WHAT IS EXPECTED> No pictures go into the copy. Write out every line below exactly.

----- SOURCE MATERIAL -----

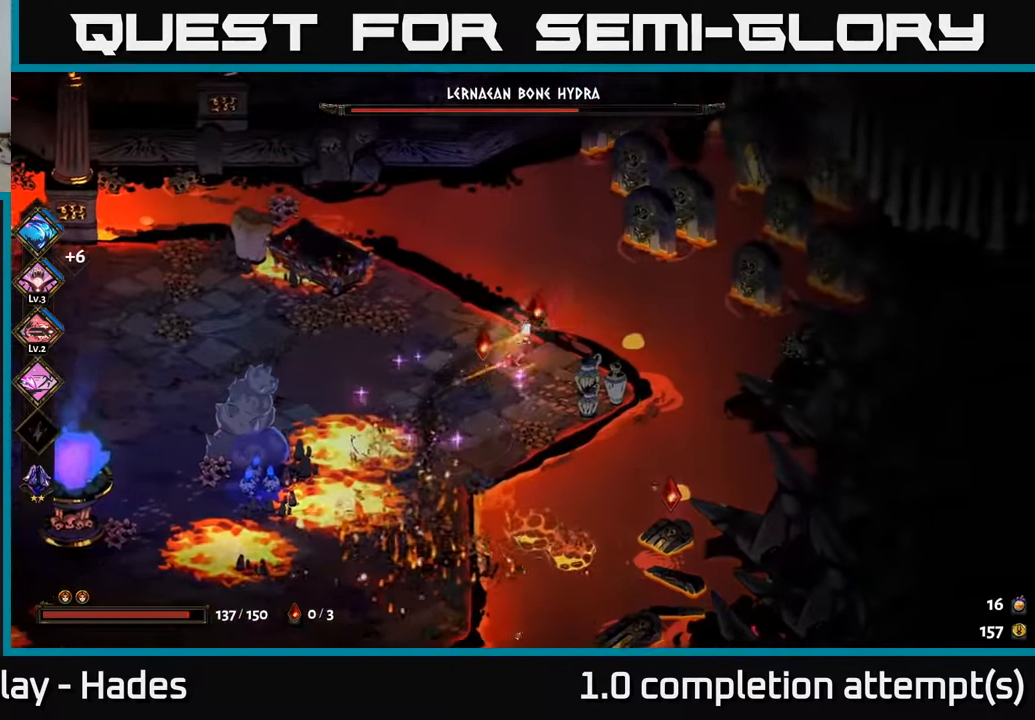
{"buttons": ["A"], "left_stick": "down", "events": [[83, "left_stick", "down-right"], [133, "left_stick", "down"], [317, "left_stick", "down-right"], [417, "A", "down"], [467, "left_stick", "down"]]}
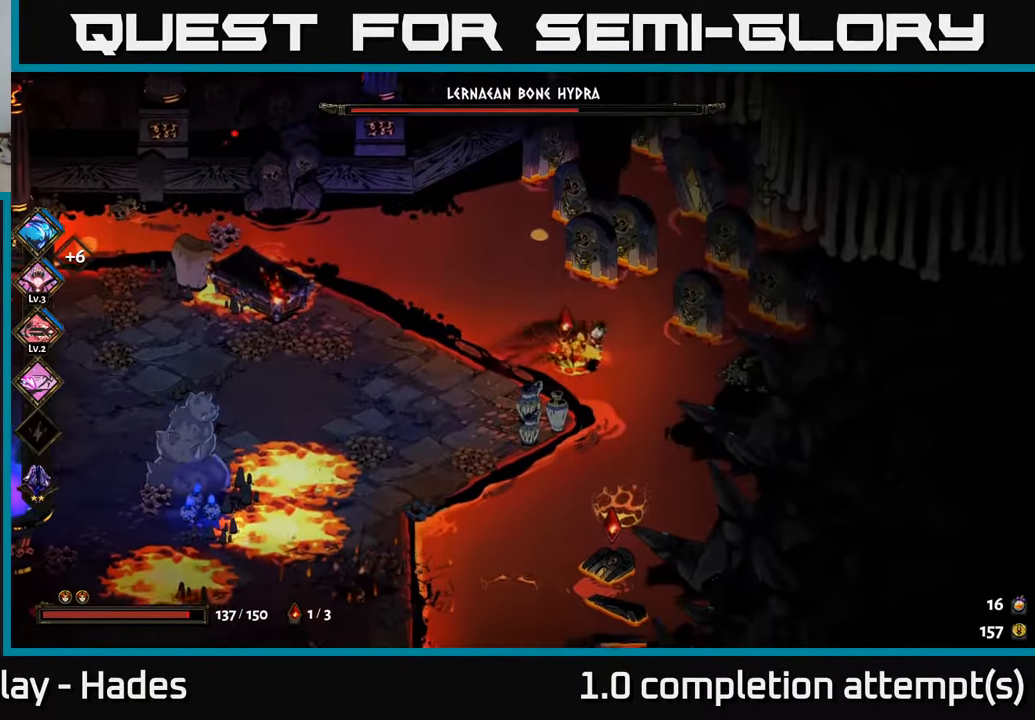
{"buttons": [], "left_stick": "left", "events": [[50, "A", "up"], [67, "left_stick", "down-left"], [167, "left_stick", "left"], [317, "A", "down"], [483, "A", "up"]]}
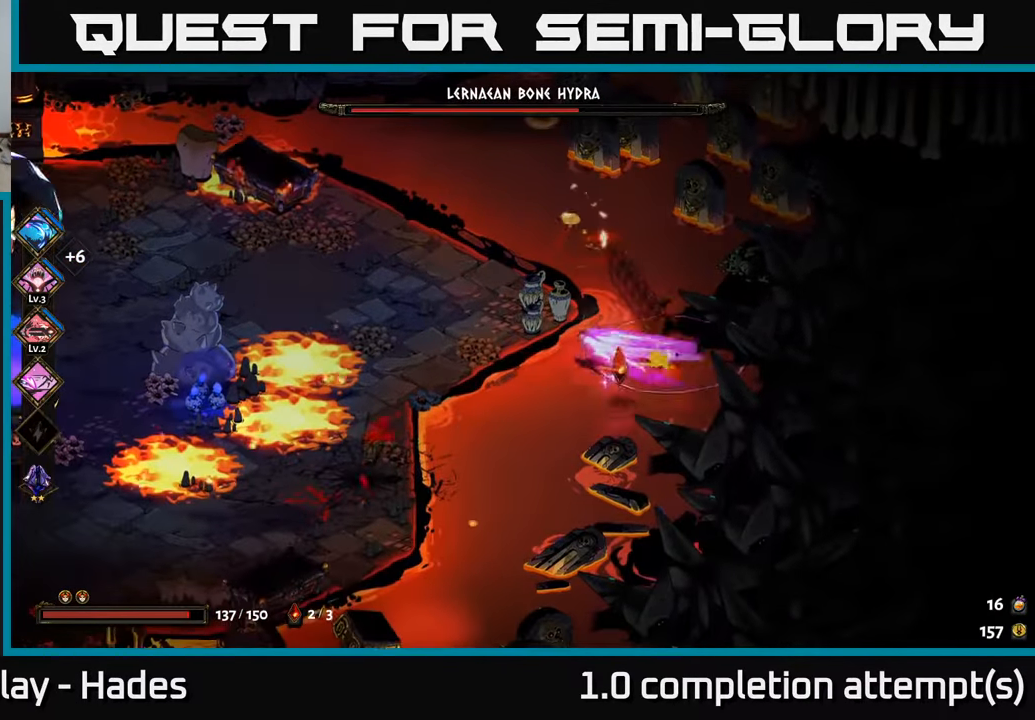
{"buttons": [], "left_stick": "center", "events": [[83, "left_stick", "up-left"], [283, "left_stick", "left"], [467, "left_stick", "center"]]}
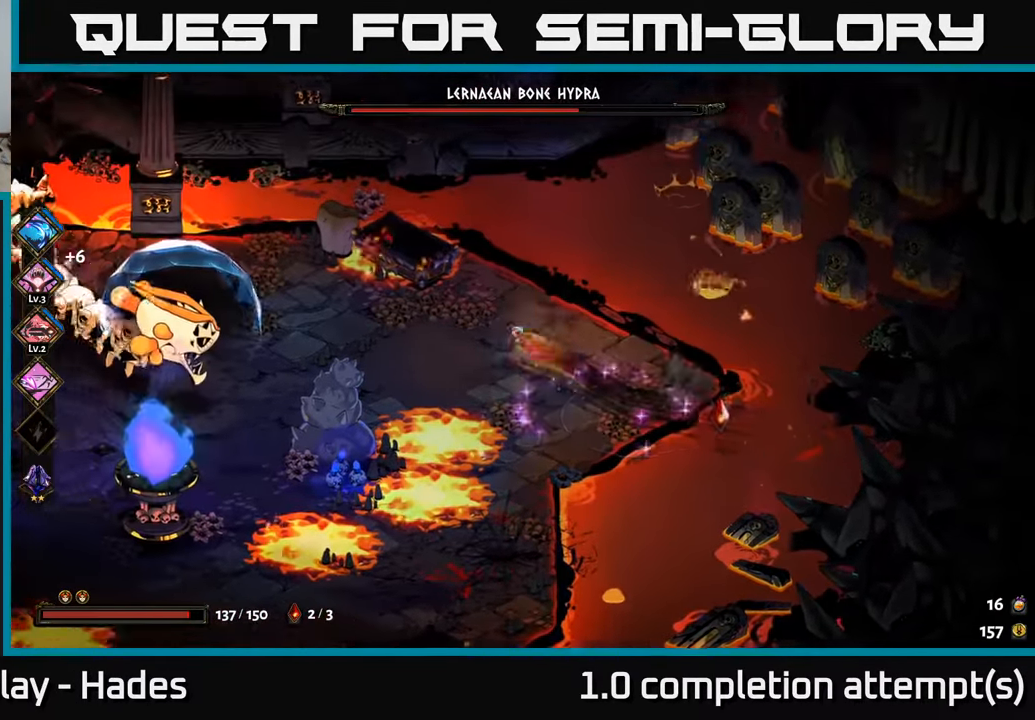
{"buttons": [], "left_stick": "right", "events": [[83, "left_stick", "left"], [267, "left_stick", "right"]]}
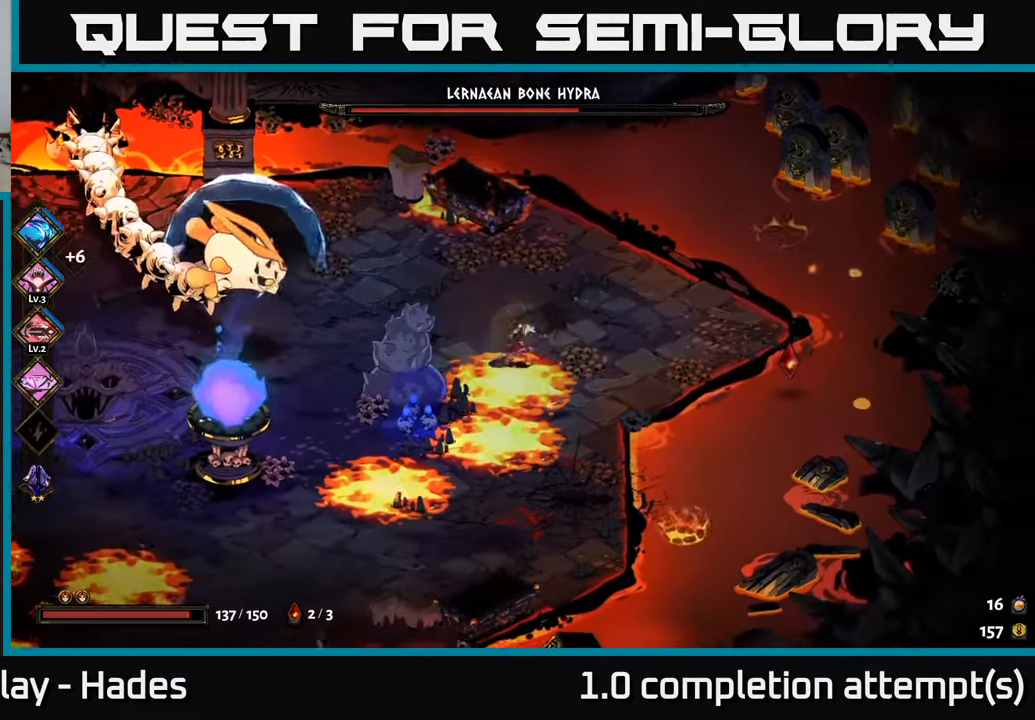
{"buttons": [], "left_stick": "down", "events": [[50, "A", "down"], [150, "A", "up"], [350, "left_stick", "left"], [483, "left_stick", "down"]]}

-----

SOLUTION TO THE EXERCISE>
{"buttons": ["A"], "left_stick": "down", "events": [[83, "left_stick", "down-right"], [133, "left_stick", "down"], [317, "left_stick", "down-right"], [417, "A", "down"], [467, "left_stick", "down"]]}
{"buttons": [], "left_stick": "left", "events": [[50, "A", "up"], [67, "left_stick", "down-left"], [167, "left_stick", "left"], [317, "A", "down"], [483, "A", "up"]]}
{"buttons": [], "left_stick": "center", "events": [[83, "left_stick", "up-left"], [283, "left_stick", "left"], [467, "left_stick", "center"]]}
{"buttons": [], "left_stick": "right", "events": [[83, "left_stick", "left"], [267, "left_stick", "right"]]}
{"buttons": [], "left_stick": "down", "events": [[50, "A", "down"], [150, "A", "up"], [350, "left_stick", "left"], [483, "left_stick", "down"]]}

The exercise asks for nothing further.